When to Inform Your Board

Hypo:  you are CEO at a venture backed company and you receive a term sheet from a potential investor that has unacceptable terms.  Do you share the term sheet with your board or do you try to negotiate it first and then disclose?  Not always an easy decision.

This is just one hypo out of many that address the same question, namely, when, as CEO, should you share a given piece of information with your board of directors (and let’s assume your company is venture backed and you have VCs and independent directors on your board)?

Let’s set the basics on two issues.  First, board members owe fiduciary duties to shareholders (and critically to common shareholders).  In order to exercise those duties (in particular the duty of care and duty of loyalty), board members must be fully informed.  For example, if the company is moving down a path with one party (for example, a strategic partnership) and then another alternative presents itself (a competing strategic option), the board will need to understand both alternatives in order to properly make decisions.

Second, the board is the ultimate decision maker at company on strategic issues and non “day to day” issues.  The board hires and fires the CEO.  The board hires and fires other officers (think VPs) after recommendations from the CEO.  The board approves financing and sale terms.  The board approves approves “important” agreements with third parties.  The board approves overall strategy and spending to execute.   The board approves “significant” deviations from budget.  These are just some examples.

But, what is “important” and what is “significant”?  In other words, what should the CEO necessarily present to the board members?  Unfortunately there is no bright line test, and answer falls into the same category as the infamous US Supreme Court text about pornography – “you know it when you see it”.  That is not always helpful to a CEO because different directors have different senses of sight.  And different CEOs will have different views of appropriate level of board member engagement.  Some will engage often on most issues and some will inform later on most issues.  And some will be in between.

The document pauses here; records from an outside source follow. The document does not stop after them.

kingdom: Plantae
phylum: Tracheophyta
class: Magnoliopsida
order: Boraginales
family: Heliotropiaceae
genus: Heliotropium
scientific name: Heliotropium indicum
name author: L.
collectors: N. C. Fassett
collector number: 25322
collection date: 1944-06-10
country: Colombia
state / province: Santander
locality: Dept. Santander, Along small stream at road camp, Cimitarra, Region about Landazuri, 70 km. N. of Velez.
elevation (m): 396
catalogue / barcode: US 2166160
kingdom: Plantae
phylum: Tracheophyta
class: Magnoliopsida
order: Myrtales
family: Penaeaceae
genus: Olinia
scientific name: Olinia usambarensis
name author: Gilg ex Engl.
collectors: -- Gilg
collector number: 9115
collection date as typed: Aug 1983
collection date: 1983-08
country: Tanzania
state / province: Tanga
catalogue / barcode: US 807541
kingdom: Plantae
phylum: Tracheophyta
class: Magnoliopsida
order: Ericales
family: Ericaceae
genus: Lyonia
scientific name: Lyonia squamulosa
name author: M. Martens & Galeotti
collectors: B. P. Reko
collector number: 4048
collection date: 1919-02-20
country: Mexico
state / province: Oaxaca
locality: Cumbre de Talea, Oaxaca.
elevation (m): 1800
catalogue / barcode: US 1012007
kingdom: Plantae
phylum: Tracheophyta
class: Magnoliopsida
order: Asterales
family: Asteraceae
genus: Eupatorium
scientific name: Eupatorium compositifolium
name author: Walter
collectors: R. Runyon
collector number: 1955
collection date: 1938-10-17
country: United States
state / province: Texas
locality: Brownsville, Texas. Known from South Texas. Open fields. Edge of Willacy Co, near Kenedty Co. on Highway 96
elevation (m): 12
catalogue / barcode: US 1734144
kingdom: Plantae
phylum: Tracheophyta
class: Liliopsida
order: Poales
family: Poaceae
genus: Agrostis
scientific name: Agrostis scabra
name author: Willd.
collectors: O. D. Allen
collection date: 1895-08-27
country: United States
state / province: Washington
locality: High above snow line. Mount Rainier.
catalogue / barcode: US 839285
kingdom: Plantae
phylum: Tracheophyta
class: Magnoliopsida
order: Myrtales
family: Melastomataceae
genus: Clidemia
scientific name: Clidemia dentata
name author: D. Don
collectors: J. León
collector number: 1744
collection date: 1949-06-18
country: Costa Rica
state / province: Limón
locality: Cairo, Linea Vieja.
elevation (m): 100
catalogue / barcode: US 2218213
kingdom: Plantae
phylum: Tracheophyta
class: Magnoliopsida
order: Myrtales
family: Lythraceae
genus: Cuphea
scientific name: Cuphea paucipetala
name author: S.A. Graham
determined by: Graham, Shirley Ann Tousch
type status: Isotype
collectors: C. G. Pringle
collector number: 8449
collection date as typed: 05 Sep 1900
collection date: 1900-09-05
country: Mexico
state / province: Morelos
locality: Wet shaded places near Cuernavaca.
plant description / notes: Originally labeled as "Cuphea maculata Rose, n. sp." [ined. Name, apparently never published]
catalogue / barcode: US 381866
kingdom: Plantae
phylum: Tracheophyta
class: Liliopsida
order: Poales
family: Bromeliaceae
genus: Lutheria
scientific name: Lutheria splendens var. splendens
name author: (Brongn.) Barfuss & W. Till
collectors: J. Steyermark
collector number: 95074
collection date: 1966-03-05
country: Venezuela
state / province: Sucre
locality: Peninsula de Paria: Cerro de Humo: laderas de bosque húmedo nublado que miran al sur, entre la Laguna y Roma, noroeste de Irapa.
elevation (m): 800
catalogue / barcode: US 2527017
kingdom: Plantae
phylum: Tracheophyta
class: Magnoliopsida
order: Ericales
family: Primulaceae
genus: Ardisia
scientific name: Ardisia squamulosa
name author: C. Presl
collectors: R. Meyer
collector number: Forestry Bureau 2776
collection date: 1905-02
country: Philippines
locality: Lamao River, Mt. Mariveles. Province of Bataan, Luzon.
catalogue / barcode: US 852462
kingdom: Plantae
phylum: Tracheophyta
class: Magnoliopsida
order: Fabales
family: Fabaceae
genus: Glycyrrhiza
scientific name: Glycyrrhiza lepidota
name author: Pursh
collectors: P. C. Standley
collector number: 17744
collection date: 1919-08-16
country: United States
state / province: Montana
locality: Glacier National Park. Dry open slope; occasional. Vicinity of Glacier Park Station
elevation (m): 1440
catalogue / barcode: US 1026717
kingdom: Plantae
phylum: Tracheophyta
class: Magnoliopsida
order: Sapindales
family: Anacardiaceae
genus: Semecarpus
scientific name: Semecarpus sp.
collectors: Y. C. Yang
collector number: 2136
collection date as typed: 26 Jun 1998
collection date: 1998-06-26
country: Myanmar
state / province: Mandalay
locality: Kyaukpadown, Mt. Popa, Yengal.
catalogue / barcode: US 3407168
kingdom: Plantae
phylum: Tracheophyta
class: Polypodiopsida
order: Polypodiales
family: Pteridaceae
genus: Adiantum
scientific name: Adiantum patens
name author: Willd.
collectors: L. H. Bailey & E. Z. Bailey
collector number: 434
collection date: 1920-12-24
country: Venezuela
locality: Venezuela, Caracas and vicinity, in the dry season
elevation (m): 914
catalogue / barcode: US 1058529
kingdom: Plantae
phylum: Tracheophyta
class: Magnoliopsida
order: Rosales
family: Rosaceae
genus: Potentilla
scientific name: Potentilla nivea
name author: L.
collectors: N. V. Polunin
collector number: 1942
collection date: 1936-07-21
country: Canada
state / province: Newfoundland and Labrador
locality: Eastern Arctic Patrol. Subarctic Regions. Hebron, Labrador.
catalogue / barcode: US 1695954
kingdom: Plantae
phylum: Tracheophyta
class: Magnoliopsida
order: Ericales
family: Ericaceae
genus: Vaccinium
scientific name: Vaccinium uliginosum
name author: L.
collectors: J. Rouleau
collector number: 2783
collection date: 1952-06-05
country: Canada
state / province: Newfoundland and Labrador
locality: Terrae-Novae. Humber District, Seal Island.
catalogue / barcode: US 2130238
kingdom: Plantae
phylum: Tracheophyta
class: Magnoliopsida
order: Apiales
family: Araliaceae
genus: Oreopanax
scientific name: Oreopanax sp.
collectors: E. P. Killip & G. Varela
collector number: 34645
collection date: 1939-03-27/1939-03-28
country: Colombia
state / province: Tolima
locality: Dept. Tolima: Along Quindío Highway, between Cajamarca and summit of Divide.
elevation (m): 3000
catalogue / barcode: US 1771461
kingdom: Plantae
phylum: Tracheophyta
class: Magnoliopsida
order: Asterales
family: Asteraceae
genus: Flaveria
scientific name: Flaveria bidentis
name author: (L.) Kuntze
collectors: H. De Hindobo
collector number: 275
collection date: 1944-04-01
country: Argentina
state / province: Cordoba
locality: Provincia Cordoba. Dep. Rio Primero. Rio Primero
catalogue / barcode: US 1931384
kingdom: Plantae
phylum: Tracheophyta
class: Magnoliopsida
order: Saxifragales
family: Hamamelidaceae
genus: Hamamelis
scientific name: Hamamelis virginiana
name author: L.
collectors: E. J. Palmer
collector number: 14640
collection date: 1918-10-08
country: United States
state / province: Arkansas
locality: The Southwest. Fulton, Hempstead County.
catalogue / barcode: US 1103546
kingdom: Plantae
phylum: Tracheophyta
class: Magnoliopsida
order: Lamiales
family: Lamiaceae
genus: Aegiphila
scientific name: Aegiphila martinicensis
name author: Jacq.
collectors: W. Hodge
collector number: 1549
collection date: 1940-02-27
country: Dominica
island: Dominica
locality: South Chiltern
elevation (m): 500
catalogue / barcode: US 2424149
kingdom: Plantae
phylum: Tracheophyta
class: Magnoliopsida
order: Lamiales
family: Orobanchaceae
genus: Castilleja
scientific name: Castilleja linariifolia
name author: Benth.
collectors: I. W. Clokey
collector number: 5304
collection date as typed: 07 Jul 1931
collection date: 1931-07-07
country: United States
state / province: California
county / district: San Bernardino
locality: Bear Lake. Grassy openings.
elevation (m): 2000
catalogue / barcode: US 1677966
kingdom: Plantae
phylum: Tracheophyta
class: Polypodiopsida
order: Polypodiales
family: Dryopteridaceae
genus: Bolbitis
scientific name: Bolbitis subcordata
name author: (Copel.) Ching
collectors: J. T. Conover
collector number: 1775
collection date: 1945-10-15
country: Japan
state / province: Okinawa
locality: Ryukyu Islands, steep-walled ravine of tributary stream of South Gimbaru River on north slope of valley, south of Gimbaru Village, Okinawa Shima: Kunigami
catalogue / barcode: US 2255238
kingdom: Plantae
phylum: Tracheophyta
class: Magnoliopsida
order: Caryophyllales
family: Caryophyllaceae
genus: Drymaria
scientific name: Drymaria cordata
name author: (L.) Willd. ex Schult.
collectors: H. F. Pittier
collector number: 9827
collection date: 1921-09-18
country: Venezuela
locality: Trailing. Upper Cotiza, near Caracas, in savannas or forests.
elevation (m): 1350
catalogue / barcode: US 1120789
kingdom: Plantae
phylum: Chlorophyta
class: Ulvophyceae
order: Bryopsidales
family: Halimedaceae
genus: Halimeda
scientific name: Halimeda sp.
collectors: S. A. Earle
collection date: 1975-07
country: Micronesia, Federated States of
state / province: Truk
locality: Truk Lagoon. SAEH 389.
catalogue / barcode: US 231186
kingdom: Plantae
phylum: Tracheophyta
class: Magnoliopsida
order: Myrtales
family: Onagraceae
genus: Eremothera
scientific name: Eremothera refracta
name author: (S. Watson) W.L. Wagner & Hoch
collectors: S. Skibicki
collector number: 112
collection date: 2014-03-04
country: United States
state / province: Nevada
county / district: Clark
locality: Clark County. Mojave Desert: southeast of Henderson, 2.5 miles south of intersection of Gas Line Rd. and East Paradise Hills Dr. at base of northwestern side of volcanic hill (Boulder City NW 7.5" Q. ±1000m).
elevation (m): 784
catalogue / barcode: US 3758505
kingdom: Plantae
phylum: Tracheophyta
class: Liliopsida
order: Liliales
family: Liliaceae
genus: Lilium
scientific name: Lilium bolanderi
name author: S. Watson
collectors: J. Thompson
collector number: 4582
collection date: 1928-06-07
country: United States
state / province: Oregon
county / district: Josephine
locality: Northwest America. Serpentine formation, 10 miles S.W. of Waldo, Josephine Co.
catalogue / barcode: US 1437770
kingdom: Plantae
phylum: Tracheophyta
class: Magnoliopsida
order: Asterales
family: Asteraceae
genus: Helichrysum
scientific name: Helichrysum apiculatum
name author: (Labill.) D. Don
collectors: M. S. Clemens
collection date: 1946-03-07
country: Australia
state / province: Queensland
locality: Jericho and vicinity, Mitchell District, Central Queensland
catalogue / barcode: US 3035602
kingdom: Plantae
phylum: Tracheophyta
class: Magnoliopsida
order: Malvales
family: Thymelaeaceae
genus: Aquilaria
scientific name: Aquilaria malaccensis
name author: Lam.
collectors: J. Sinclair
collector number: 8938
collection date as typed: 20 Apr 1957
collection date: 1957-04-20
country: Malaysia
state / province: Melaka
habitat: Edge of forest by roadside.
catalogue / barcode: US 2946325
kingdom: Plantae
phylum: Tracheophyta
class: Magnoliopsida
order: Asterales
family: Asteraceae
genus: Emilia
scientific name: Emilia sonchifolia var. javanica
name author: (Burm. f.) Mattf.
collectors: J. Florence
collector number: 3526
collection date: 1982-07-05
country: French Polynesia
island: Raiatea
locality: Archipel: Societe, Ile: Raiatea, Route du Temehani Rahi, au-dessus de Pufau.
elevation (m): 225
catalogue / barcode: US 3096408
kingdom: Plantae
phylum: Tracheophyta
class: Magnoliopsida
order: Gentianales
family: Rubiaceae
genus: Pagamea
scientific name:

If I were a CEO of a venture backed company, here is a disclosure test that I would try:  if i were a board member (and not CEO) would I like to know the given information from the CEO?   Just put yourself in the non-CEO board members’ shoes.  Keep in mind that disclosure can be painful for the CEO because disclosure will lead to questions and answering questions can be a time sink.  Yet this can be curtailed by qualifying the disclosure.  For example “here is a competing term sheet with some unacceptable terms as follows [X, Y and Z].  I am going to try to negotiate and see where it gets us.  It would be more productive to discuss after that happens, but if you have any input in the meantime, feel free to give it”.  Here the CEO has basically told the directors to stand down, but has also fully informed them.  To me that is a win-win.  This is important as I have seen situations where directors have wet noodled a CEO for not disclosing early enough.  The disclosure essentially protects the CEO from criticism and allows the directors to do their job.

So, not surprisingly as I am a board member for many companies, I think that disclosing early and often is safer and the more prudent course.  People will differ for sure on this point, but over communication to your board is rarely a bad idea.

This topic is complex, and I bet there will be more disclosure on it.